ASSIGNED TASK
Please set down the data word for word; images do not go in the copy.

RECORDS FOR THE EXERCISE

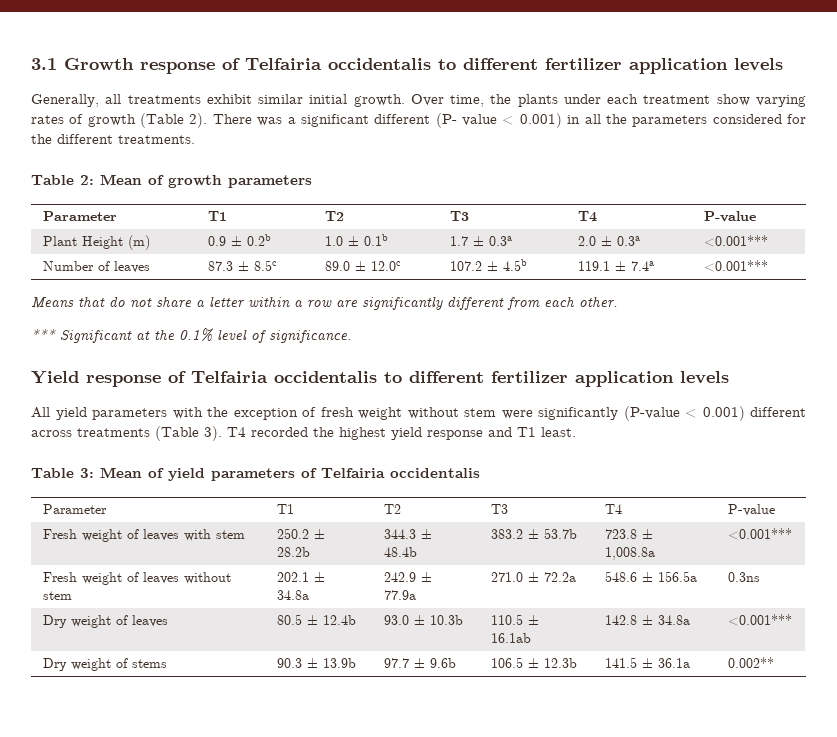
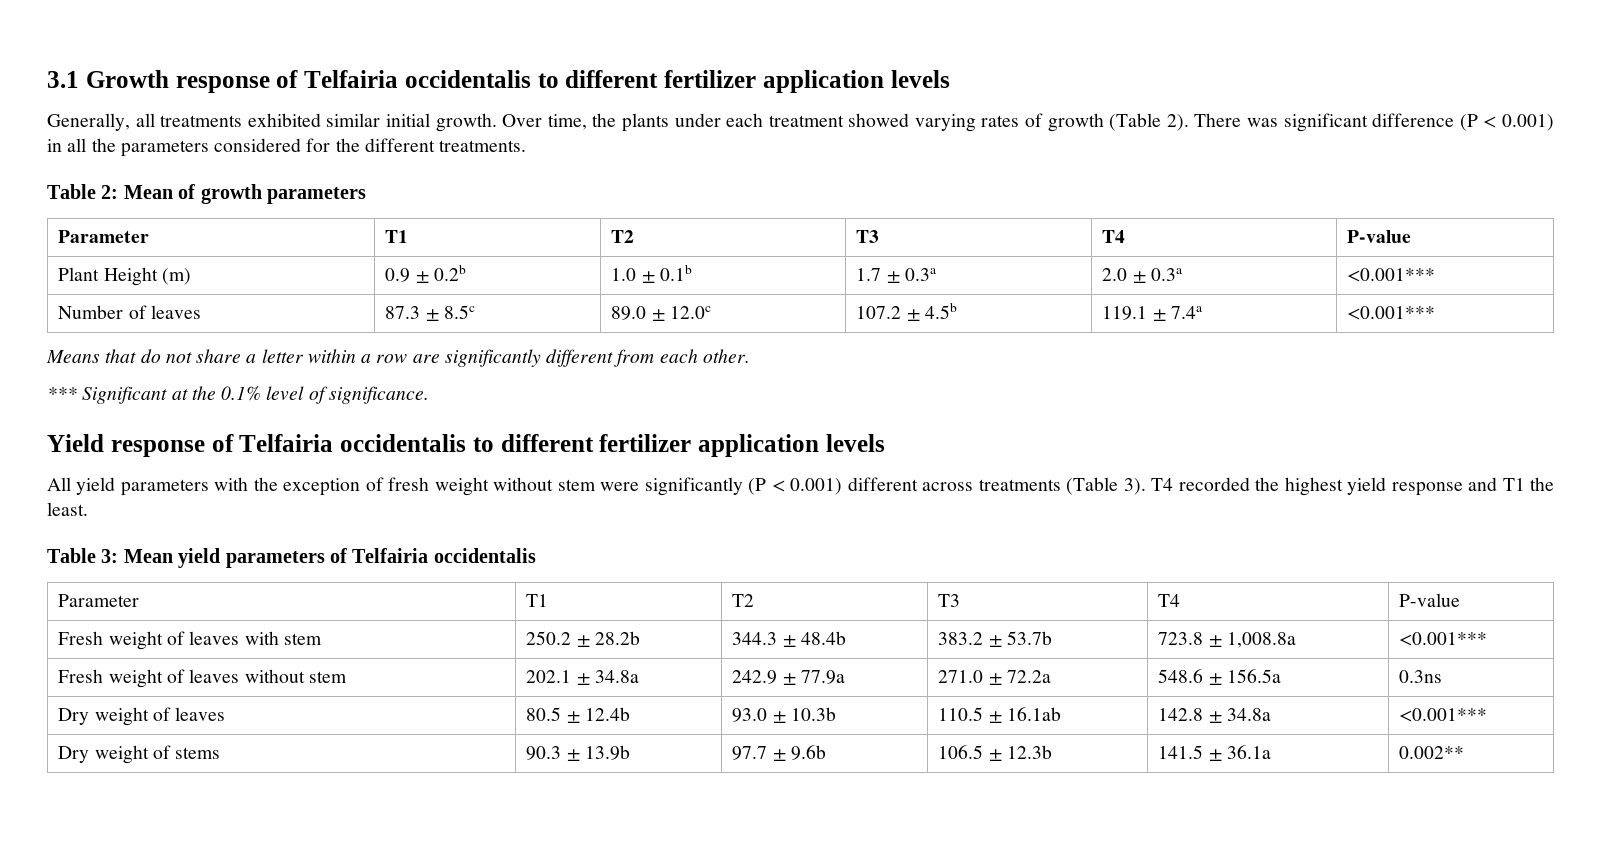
[206,94,252,104] exhibit -> [247,113,321,127] exhibited
[716,94,750,106] show -> [848,113,910,127] showed
[287,113,498,128] a significant different (P- value -> [1283,113,1478,132] significant difference (P
[623,406,680,421] (P-value -> [748,478,767,495] (P
(536, 432) none -> [1530,477,1555,491] the
[148,468,164,478] of -> (173, 556) none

EXERCISE RESULT
[206,94,252,104] exhibit -> [247,113,321,127] exhibited
[716,94,750,106] show -> [848,113,910,127] showed
[287,113,498,128] a significant different (P- value -> [1283,113,1478,132] significant difference (P
[623,406,680,421] (P-value -> [748,478,767,495] (P
(536, 432) none -> [1530,477,1555,491] the
[148,468,164,478] of -> (173, 556) none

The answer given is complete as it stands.